*** Data supplied ***

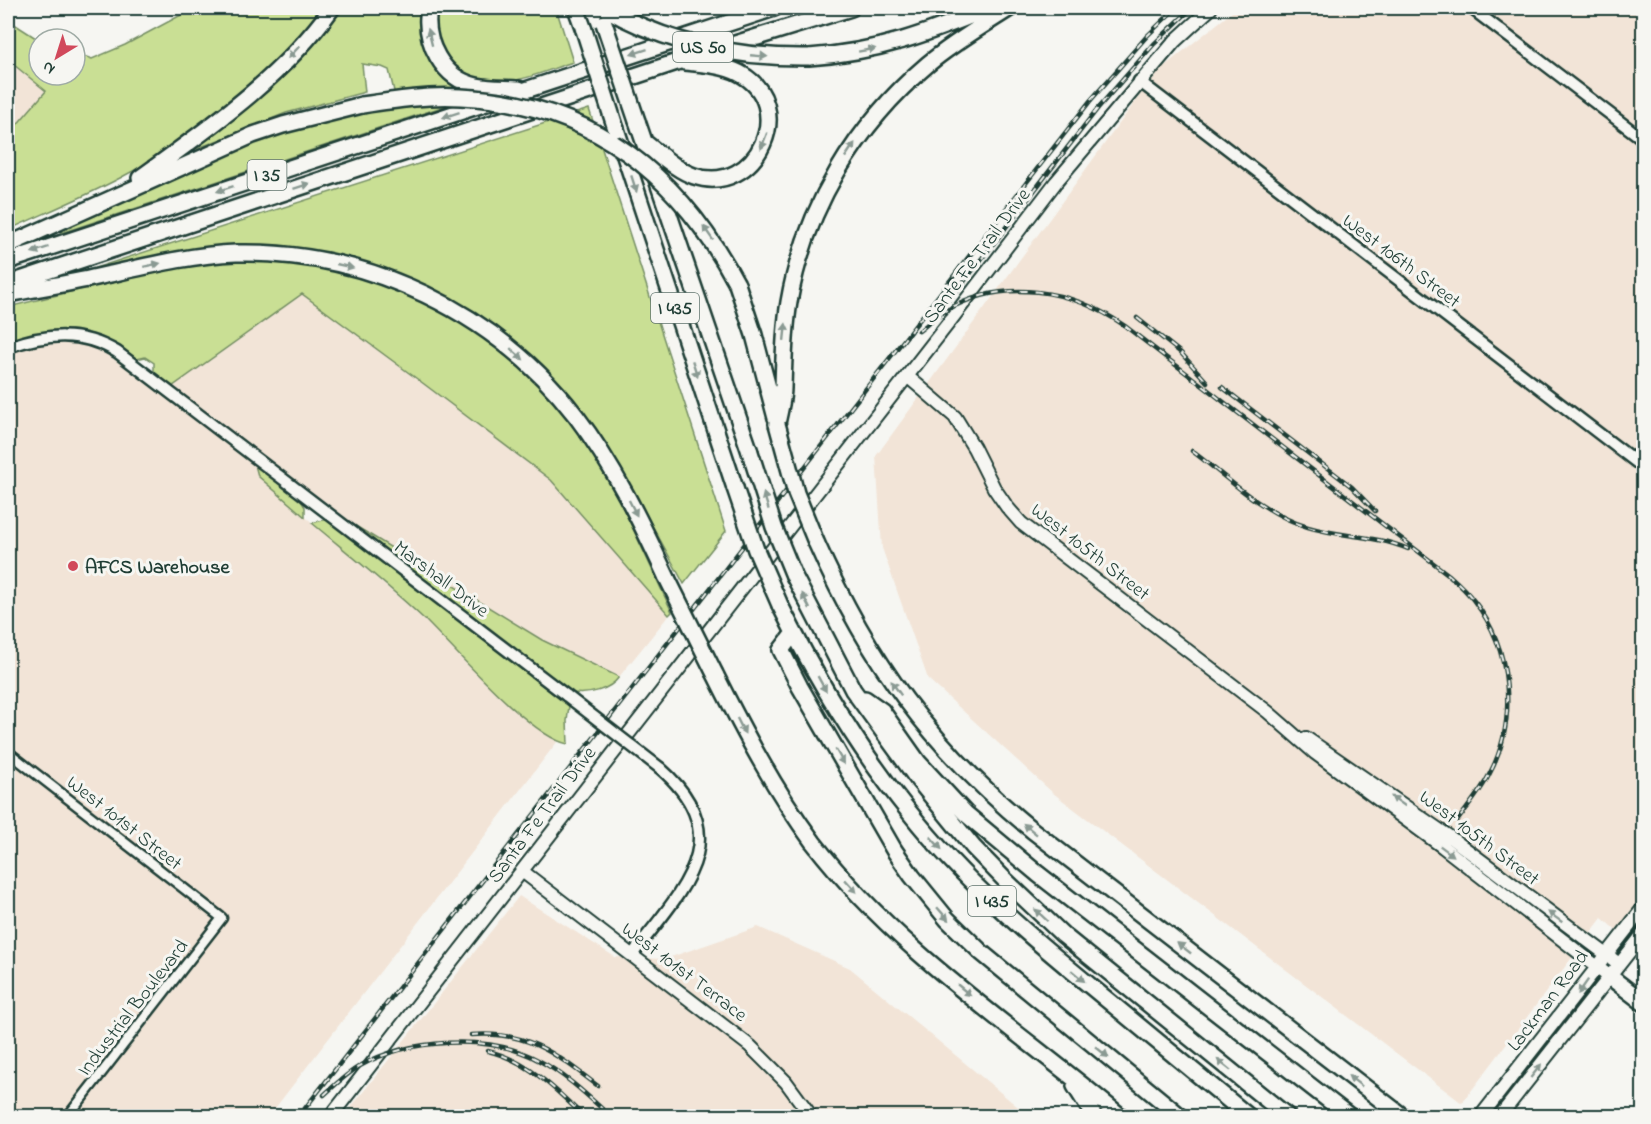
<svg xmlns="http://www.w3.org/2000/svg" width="1651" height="1124" font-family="'Indie Flower',sans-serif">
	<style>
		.built { fill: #f2e4d7 }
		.green { fill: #c9df94; stroke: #748e64; stroke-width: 1.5 }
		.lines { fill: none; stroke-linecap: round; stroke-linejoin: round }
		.minor-casing { stroke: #1f3d34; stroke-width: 13 }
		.tertiary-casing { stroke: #1f3d34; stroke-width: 15 }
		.secondary-casing { stroke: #1f3d34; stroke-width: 16 }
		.motorway-casing { stroke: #1f3d34; stroke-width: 20 }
		.minor { stroke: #f6f6f2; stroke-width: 8 }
		.tertiary { stroke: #f6f6f2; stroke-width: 10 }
		.secondary { stroke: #f6f6f2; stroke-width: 12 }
		.motorway { stroke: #f6f6f2; stroke-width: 15 }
		.rail-casing { stroke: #1f3d34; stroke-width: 4.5 }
		.rail { stroke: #f6f6f2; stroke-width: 2; stroke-dasharray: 7; stroke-linecap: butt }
		.tertiary-bridge-casing { stroke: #1f3d34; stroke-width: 15; stroke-linecap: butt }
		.motorway-bridge-casing { stroke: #1f3d34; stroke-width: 20; stroke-linecap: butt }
		.tertiary-bridge { stroke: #f6f6f2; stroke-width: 10 }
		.motorway-bridge { stroke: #f6f6f2; stroke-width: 15 }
		.oneway { fill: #8a9a93 }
		.poi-dot { fill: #d1495b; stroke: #f6f6f2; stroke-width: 2 }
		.labels { text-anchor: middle; stroke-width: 6; stroke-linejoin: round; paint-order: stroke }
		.shield { fill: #f6f6f2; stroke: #60746d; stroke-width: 1.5 }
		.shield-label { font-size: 18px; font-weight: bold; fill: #1f3d34 }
		.street-label { font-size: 20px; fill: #1f3d34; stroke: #f6f6f2 }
		.poi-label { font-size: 20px; font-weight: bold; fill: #1f3d34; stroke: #f6f6f2; text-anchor: start }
	</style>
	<rect width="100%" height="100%" fill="#f6f6f2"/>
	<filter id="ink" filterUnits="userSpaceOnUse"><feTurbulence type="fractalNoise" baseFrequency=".0167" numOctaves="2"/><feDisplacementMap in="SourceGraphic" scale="12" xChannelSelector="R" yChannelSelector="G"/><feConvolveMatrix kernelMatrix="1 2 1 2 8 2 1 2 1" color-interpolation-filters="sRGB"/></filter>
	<g filter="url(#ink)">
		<path class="built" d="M1237 8H1643V954L1602 918 1462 1103 1053 793 928 679 882 548 876 456 1157 72Z
			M8 60 46 91 8 135Z
			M302 294 424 384 551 480 669 615 619 677 542 640 344 519 173 386Z
			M60 340 86 343 120 360 255 465 258 476 423 618 512 708 557 742 269 1116H8V352L33 344Z
			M519 896 615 957 665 959 758 927 850 968 1029 1116H344Z"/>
		<path class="green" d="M194 8H323C274 73 193 140 120 178 84 197 45 213 8 230V135L46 91 8 60V20L39 40V75H75V53L92 59 125 45Z
			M339 8H424L426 41 474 92 460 101 61 233 59 229 254 141 284 130 397 104 389 70 382 67 362 64 365 92 286 113 196 149 194 145Z
			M436 8H556L573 62C553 68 532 78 511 81 479 85 443 68 435 35 432 27 435 16 436 8Z
			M589 109 726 531 684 584C606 438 534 308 361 265 346 261 332 256 317 253 299 251 272 257 254 258 201 263 148 267 96 272L95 268Z
			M234 259C371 258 506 323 583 438 619 492 644 554 672 612L669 615 551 480 424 384 302 294 173 386 154 372V363L145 357 137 359C91 325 61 323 8 341V307L181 265Z
			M255 465 300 499 305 507V517L258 476Z
			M323 520H328L569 706 567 721 568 744C530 737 454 648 423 618 388 585 349 554 312 523Z
			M354 525 542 640 619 677C610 690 589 695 573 693L357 529Z"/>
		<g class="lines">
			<defs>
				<path id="minor" d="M8 752 222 918 68 1116"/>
				<path id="tertiary" d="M1471 8 1644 140
					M1139 81 1644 468
					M8 347C46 334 81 330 117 352L567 696
					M632 955C680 892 740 838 660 768"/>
				<path id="secondary" d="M907 376 955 417 974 448 994 488 1007 507 1021 523 1268 712 1315 753 1443 847 1609 976
					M1306 738 1451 838 1619 964
					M522 871 750 1046 786 1082 811 1116
					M331 1116 950 321 1056 182 1175 41 1211 8
					M1481 1116 1644 907
					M1500 1116 1644 933"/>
				<path id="motorway" d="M429 8C423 41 442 79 477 86 491 89 505 88 519 89
					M576 8 584 30
					M809 57C879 52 926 34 990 8
					M637 121 750 452
					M616 129 735 488
					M644 142C659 153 676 170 694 176 757 197 799 104 739 73 723 65 703 64 685 62
					M140 178C209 128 282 78 332 8
					M8 245 253 135 283 125 362 105
					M8 261 774 8
					M8 284 680 61 851 8
					M737 284 754 335 776 418
					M8 294C37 288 67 284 97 277 143 267 188 255 236 253 367 250 496 312 576 416 614 466 641 522 667 578
					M777 424C779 412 783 400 783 388 784 359 784 331 789 302 805 209 856 125 928 64 953 43 982 26 1010 8
					M816 542C869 662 931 747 1032 830L1402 1116
					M794 576 853 690 919 781 973 847 1005 880 1063 935 1287 1116
					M780 605C816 678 858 749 910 813 963 880 1028 935 1094 989 1145 1031 1197 1074 1248 1116
					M794 633 781 650 800 687 894 850 912 876 947 919 982 953 1180 1116
					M715 674C744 732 774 789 813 842 897 951 1016 1029 1120 1116
					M865 699 882 711 918 762 966 814 1038 874 1349 1116
					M1609 976 1644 1003
					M1075 1086 1094 1116"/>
			</defs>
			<use href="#minor" class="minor-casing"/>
			<use href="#tertiary" class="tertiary-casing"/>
			<use href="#secondary" class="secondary-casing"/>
			<use href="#motorway" class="motorway-casing"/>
			<use href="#minor" class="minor"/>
			<use href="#tertiary" class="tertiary"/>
			<use href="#secondary" class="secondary"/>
			<use href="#motorway" class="motorway"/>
			<defs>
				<path id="rail" d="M937 312 959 288 1098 108 1154 44 1192 8
					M1137 318 1181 353 1207 382
					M919 331C928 324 936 316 945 311 1004 277 1072 289 1125 326L1449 575C1458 583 1467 591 1474 601 1512 649 1518 721 1489 775 1481 791 1469 805 1458 820
					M1222 387 1352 487 1375 511
					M1192 451C1227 477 1265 515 1308 527 1341 537 1375 535 1408 549
					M471 1035C527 1030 556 1054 598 1086
					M488 1051C526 1060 556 1089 583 1116
					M324 1095C335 1085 346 1074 360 1066 407 1039 489 1033 538 1060 565 1074 588 1096 610 1116
					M299 1116 1090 101 1147 36 1176 8"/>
			</defs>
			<use href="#rail" class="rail-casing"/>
			<use href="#rail" class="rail"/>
			<defs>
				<path id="tertiary-bridge" d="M567 696 660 768"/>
				<path id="motorway-bridge" d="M605 8C667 44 737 58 809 57
					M604 23 637 121
					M584 30 616 129
					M362 105C395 100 428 95 461 97 590 103 678 173 737 284
					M777 424 796 493 816 542
					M750 452 774 527 794 576
					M735 488 756 550 780 605
					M667 578 715 674"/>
			</defs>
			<use href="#tertiary-bridge" class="tertiary-bridge-casing"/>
			<use href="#motorway-bridge" class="motorway-bridge-casing"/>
			<use href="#tertiary-bridge" class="tertiary-bridge"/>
			<use href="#motorway-bridge" class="motorway-bridge"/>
		</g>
		<defs><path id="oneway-solid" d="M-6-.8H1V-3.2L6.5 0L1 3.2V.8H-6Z" transform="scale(1.5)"/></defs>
		<g class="oneway">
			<use href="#oneway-solid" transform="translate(430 37) rotate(-104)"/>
			<use href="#oneway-solid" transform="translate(867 50) rotate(-10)"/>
			<use href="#oneway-solid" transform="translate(294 52) rotate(134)"/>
			<use href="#oneway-solid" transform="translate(639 52) rotate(162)"/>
			<use href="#oneway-solid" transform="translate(759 56) rotate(5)"/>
			<use href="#oneway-solid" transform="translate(451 115) rotate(162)"/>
			<use href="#oneway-solid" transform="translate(764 141) rotate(111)"/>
			<use href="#oneway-solid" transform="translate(850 150) rotate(-56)"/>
			<use href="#oneway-solid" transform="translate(634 184) rotate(72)"/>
			<use href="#oneway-solid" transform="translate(302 186) rotate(-18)"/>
			<use href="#oneway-solid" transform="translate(225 189) rotate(162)"/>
			<use href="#oneway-solid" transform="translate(708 233) rotate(-125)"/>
			<use href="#oneway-solid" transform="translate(40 250) rotate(162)"/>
			<use href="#oneway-solid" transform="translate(152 265) rotate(-12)"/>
			<use href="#oneway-solid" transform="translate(345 266) rotate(13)"/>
			<use href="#oneway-solid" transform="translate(785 332) rotate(-84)"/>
			<use href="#oneway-solid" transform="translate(517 354) rotate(41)"/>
			<use href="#oneway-solid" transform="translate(695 369) rotate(72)"/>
			<use href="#oneway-solid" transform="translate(766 501) rotate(-107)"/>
			<use href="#oneway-solid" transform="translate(633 508) rotate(63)"/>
			<use href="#oneway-solid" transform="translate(806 601) rotate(-117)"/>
			<use href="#oneway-solid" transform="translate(822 684) rotate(61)"/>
			<use href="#oneway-solid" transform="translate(896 688) rotate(-125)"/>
			<use href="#oneway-solid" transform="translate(741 726) rotate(63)"/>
			<use href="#oneway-solid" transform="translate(840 757) rotate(60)"/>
			<use href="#oneway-solid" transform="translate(1398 801) rotate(-145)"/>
			<use href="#oneway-solid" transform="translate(1030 829) rotate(-141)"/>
			<use href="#oneway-solid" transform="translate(936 843) rotate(48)"/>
			<use href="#oneway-solid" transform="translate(1447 851) rotate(37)"/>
			<use href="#oneway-solid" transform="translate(851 886) rotate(48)"/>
			<use href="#oneway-solid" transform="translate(943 914) rotate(49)"/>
			<use href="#oneway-solid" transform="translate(1041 915) rotate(-137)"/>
			<use href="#oneway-solid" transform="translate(1555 917) rotate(-144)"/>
			<use href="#oneway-solid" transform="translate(1184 948) rotate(-142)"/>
			<use href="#oneway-solid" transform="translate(1078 976) rotate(40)"/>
			<use href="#oneway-solid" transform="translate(1583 987) rotate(125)"/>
			<use href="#oneway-solid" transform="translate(964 990) rotate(40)"/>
			<use href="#oneway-solid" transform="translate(1102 1052) rotate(39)"/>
			<use href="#oneway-solid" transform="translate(1224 1065) rotate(-141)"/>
			<use href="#oneway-solid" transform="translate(1536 1071) rotate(-52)"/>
			<use href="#oneway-solid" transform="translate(1355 1081) rotate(-142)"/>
		</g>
	</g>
	<circle class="poi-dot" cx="73" cy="566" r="6"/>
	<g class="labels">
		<g class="shield">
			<rect x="673" y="32" width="60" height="30" rx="4.5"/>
			<rect x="247.5" y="160" width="39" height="30" rx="4.5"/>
			<rect x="651" y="293" width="48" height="30" rx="4.5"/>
			<rect x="968" y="886" width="48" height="30" rx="4.5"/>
		</g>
		<g class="shield-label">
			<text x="703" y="53">US 50</text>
			<text x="267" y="181">I 35</text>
			<text x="675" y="314">I 435</text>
			<text x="992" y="907">I 435</text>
		</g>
		<g class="street-label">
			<text transform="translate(976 255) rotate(-53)" y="7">Sante Fe Trail Drive</text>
			<text transform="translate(1402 260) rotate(37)" y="7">West 106th Street</text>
			<text transform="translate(1091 551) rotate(38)" y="7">West 105th Street</text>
			<text transform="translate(442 578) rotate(37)" y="7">Marshall Drive</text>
			<text transform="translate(541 814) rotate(-53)" y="7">Santa Fe Trail Drive</text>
			<text transform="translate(125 822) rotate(38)" y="7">West 101st Street</text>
			<text transform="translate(1480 837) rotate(37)" y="7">West 105th Street</text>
			<text transform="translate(685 971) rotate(37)" y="7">West 101st Terrace</text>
			<text transform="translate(1547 1000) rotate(-53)" y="7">Lackman Road</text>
			<text transform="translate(132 1007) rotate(-52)" y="7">Industrial Boulevard</text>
		</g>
		<g class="poi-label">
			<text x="85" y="573">AFCS Warehouse</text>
		</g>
	</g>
	<rect width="1651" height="1124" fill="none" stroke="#f6f6f2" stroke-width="30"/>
	<rect x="15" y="15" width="1621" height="1094" fill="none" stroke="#1f3d34" stroke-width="2" filter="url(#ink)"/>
	<g transform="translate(57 57) rotate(218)"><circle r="28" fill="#f6f6f2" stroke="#a0aca6" stroke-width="1.5"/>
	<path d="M0-4.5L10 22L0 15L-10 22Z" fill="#d1495b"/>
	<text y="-9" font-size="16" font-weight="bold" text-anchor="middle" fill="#1f3d34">N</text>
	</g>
</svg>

***

◆ **Description of the task**
Transcribe the records above exactly, beginning at the line that contains "M780 605C816 678" and ending with the line that contains "737 58 809 57", both included, and nothing else.

◆ **Task response**
					M780 605C816 678 858 749 910 813 963 880 1028 935 1094 989 1145 1031 1197 1074 1248 1116
					M794 633 781 650 800 687 894 850 912 876 947 919 982 953 1180 1116
					M715 674C744 732 774 789 813 842 897 951 1016 1029 1120 1116
					M865 699 882 711 918 762 966 814 1038 874 1349 1116
					M1609 976 1644 1003
					M1075 1086 1094 1116"/>
			</defs>
			<use href="#minor" class="minor-casing"/>
			<use href="#tertiary" class="tertiary-casing"/>
			<use href="#secondary" class="secondary-casing"/>
			<use href="#motorway" class="motorway-casing"/>
			<use href="#minor" class="minor"/>
			<use href="#tertiary" class="tertiary"/>
			<use href="#secondary" class="secondary"/>
			<use href="#motorway" class="motorway"/>
			<defs>
				<path id="rail" d="M937 312 959 288 1098 108 1154 44 1192 8
					M1137 318 1181 353 1207 382
					M919 331C928 324 936 316 945 311 1004 277 1072 289 1125 326L1449 575C1458 583 1467 591 1474 601 1512 649 1518 721 1489 775 1481 791 1469 805 1458 820
					M1222 387 1352 487 1375 511
					M1192 451C1227 477 1265 515 1308 527 1341 537 1375 535 1408 549
					M471 1035C527 1030 556 1054 598 1086
					M488 1051C526 1060 556 1089 583 1116
					M324 1095C335 1085 346 1074 360 1066 407 1039 489 1033 538 1060 565 1074 588 1096 610 1116
					M299 1116 1090 101 1147 36 1176 8"/>
			</defs>
			<use href="#rail" class="rail-casing"/>
			<use href="#rail" class="rail"/>
			<defs>
				<path id="tertiary-bridge" d="M567 696 660 768"/>
				<path id="motorway-bridge" d="M605 8C667 44 737 58 809 57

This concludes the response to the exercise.